- Theatrical release poster
- Directed by: Stephen Frears
- Written by: Steven Knight
- Produced by: Tracey Seaward Robert Jones
- Starring: Chiwetel Ejiofor Audrey Tautou Sergi López Sophie Okonedo Benedict Wong Zlatko Buric
- Cinematography: Chris Menges
- Edited by: Mick Audsley
- Music by: Nathan Larson
- Production companies: BBC Films Celador Films
- Distributed by: Miramax International (through Buena Vista International)
- Release dates: 5 September 2002 (Venice); 13 December 2002 (UK);
- Running time: 97 minutes
- Country: United Kingdom
- Language: English
- Budget: $10 million
- Box office: $13.9 million

= Dirty Pretty Things (film) =

2002 British film

Dirty Pretty Things is a 2002 British social thriller film directed by Stephen Frears and written by Steven Knight. Following the lives of two immigrants in London, it was produced by BBC Films and Celador Films, and distributed by Buena Vista International through Miramax Films.

==Plot==
Okwe, a doctor in his home country (not initially named) who was forced to flee after being falsely accused of murdering his wife, lives in the United Kingdom as an undocumented immigrant. He drives a cab in London during the day and works at the front desk of a hotel at night, which is staffed by other immigrants, both documented and undocumented. He is pressed to treat other poor immigrants, including fellow cab drivers with venereal diseases, with scarce supplies provided by his friend Guo Yi, an employee at a hospital mortuary.

Juliette, a sex worker who regularly conducts her business at the hotel, informs Okwe about a blocked toilet in one of the rooms, and he fishes out a human heart. The manager of the hotel, Juan, runs an illegal operation at the hotel wherein immigrants swap kidneys for forged passports. After learning of Okwe's past as a doctor, Juan pressures him to join his operation as a surgeon, but Okwe refuses.

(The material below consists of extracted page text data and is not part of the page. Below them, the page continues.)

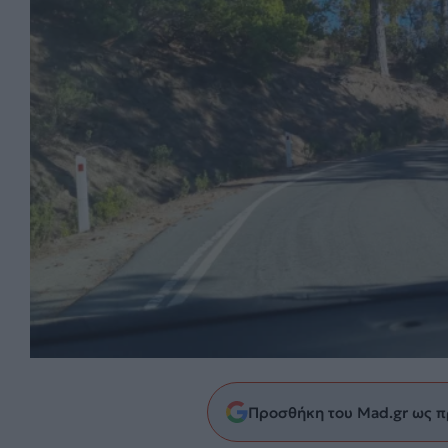
Προσθήκη του Mad.gr ως π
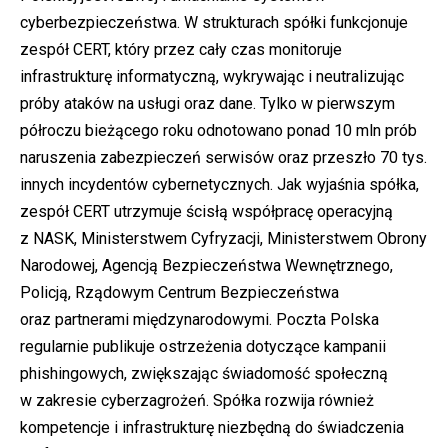
cyberbezpieczeństwa. W strukturach spółki funkcjonuje
zespół CERT, który przez cały czas monitoruje
infrastrukturę informatyczną, wykrywając i neutralizując
próby ataków na usługi oraz dane. Tylko w pierwszym
półroczu bieżącego roku odnotowano ponad 10 mln prób
naruszenia zabezpieczeń serwisów oraz przeszło 70 tys.
innych incydentów cybernetycznych. Jak wyjaśnia spółka,
zespół CERT utrzymuje ścisłą współpracę operacyjną
z NASK, Ministerstwem Cyfryzacji, Ministerstwem Obrony
Narodowej, Agencją Bezpieczeństwa Wewnętrznego,
Policją, Rządowym Centrum Bezpieczeństwa
oraz partnerami międzynarodowymi. Poczta Polska
regularnie publikuje ostrzeżenia dotyczące kampanii
phishingowych, zwiększając świadomość społeczną
w zakresie cyberzagrożeń. Spółka rozwija również
kompetencje i infrastrukturę niezbędną do świadczenia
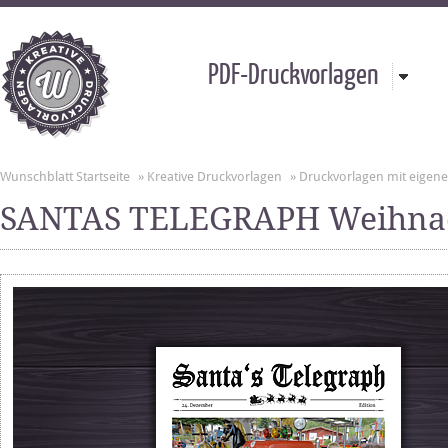
PDF-Druckvorlagen
Wunschblatt Startseite
»
Kreative Druckvorlagen
»
Druckvorlagen mit eigen
SANTAS TELEGRAPH Weihnac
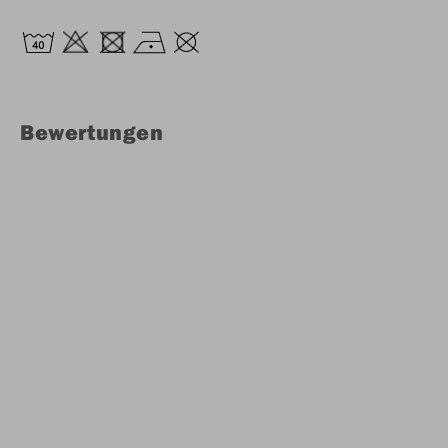
Bewertungen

Senay is a Turkish Muslim seeking asylum who also works at the hotel as a cleaner. Her immigration status allows her to stay in the UK, provided she does not work; the hotel is a perfect cover because she is not named on its books. She allows Okwe to sleep on her sofa when she is not home, as she is from a conservative culture where men and women who are not married do not spend the night together under the same roof. After Senay is visited by Immigration Services, who inspect the hotel after finding a book of matches in her flat, Okwe prevents the officials from intercepting her.

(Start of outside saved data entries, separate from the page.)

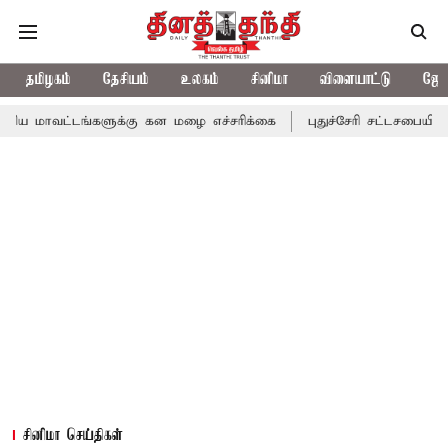
தமிழகம்
தேசியம்
உலகம்
சினிமா
விளையாட்டு
ஜோத
ங்களுக்கு கன மழை எச்சரிக்கை
புதுச்சேரி சட்டசபையில் வரும் 24ம்
சினிமா செய்திகள்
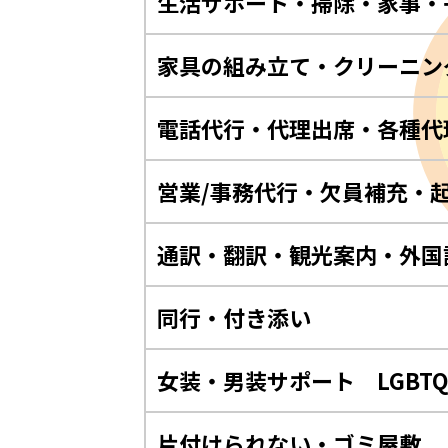
生活サポート・掃除・家事・
家具の組み立て・クリーニン
電話代行・代理出席・各種代
営業/事務代行・欠員補充・
通訳・翻訳・観光案内・外国
同行・付き添い
女装・男装サポート LGBT
片付けられない・ゴミ屋敷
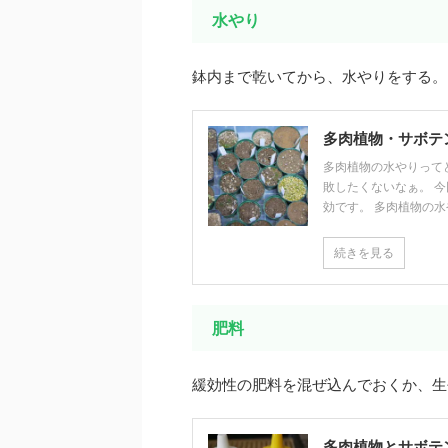
水やり
鉢内まで乾いてから、水やりをする。
多肉植物・サボテ
多肉植物の水やりって
敗したくないなぁ。 
効です。 多肉植物の水や
続きを見る
肥料
緩効性の肥料を混ぜ込んでおくか、生
多肉植物とサボテ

No longer able to work at the hotel, Senay begins working in a sweatshop making clothes, which is also raided by officials looking for undocumented immigrants, who the manager gets rid of. The manager allows Senay to keep her job and not report her to the authorities in return for her performing oral sex on him; she initially complies before proceeding to bite him. Okwe finds her a place to stay at the hospital mortuary, while Senay asks him to accept Juan's proposition in his organ business to raise money to travel to America.

In desperation, Senay offers her kidney to Juan for a passport; Juan accepts the deal on condition he takes her virginity as well. Senay is later provided with a morning-after pill by Juliette. After learning of Senay's plan, Okwe agrees to perform the operation to ensure her safety, but only if Juan provides them both with passports under different names. After Juan delivers the passports, Okwe and Senay drug him, surgically remove his kidney, and sell it to Juan's contact.

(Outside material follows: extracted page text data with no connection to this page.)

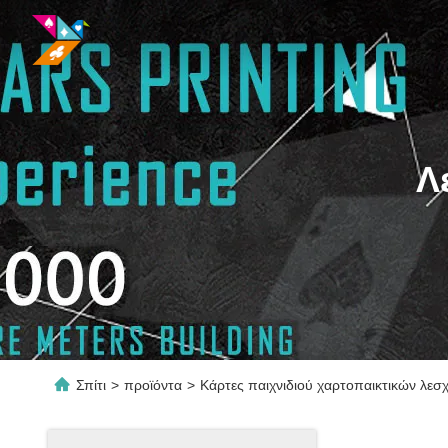
Λ
Σπίτι
>
προϊόντα
>
Κάρτες παιχνιδιού χαρτοπαικτικών λεσ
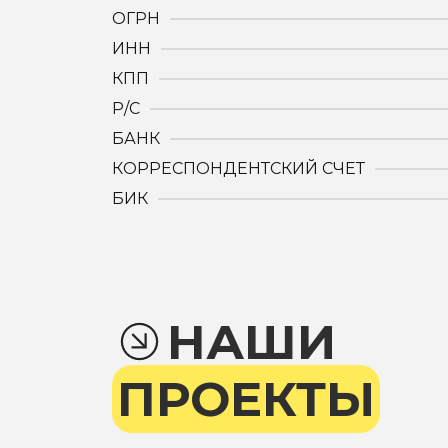
ОГРН
ИНН
КПП
Р/С
БАНК
КОРРЕСПОНДЕНТСКИЙ СЧЕТ
БИК
НАШИ
ПРОЕКТЫ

Okwe plans to use his new identity to return to his young daughter in Nigeria, and Senay plans to start a new life in New York. Before they part at Stansted Airport, they mouth the words "I love you" to each other, and she gives him her cousin's address in New York. Senay boards her plane, and Okwe calls his daughter long-distance to tell her he is finally coming home.

== Reception ==
=== Critical response ===
Dirty Pretty Things received positive reviews. Metacritic gives it a rating of 78/100 based on reviews from 35 critics. Rotten Tomatoes gives it a score of based on reviews, and an average rating of . The site's critical consensus describes the film as "An illuminating and nuanced film about the exploitation of illegal immigrants." J. R. Jones of The Chicago Reader described it as an "impressive mix of entertainment and social comment, spinning a great mystery even as it confronts an ugly world". The New Yorker called the film "a social thriller—a creepy, tightly knit suspense film that, on the fly, reveals more about the lives of immigrants in London than the most scrupulously earnest documentary," a sentiment echoed by the authors of Sociology: An Introductory Textbook and Reader of the film as being "not a documentary but a social thriller which blends aspects of the global urban legends about child kidnapping for organs and prostitutes drugging unsuspecting barflies who wake up in a hotel bathtub minus a kidney".

=== Accolades ===
Dirty Pretty Things was nominated for an Academy Award for Best Original Screenplay and won a British Independent Film Award for Best Independent British Film in 2003. For his performance as Okwe, Chiwetel Ejiofor won the 2003 British Independent Film Award for Best Actor. The film also won Best Director and Best Screenplay at the ceremony.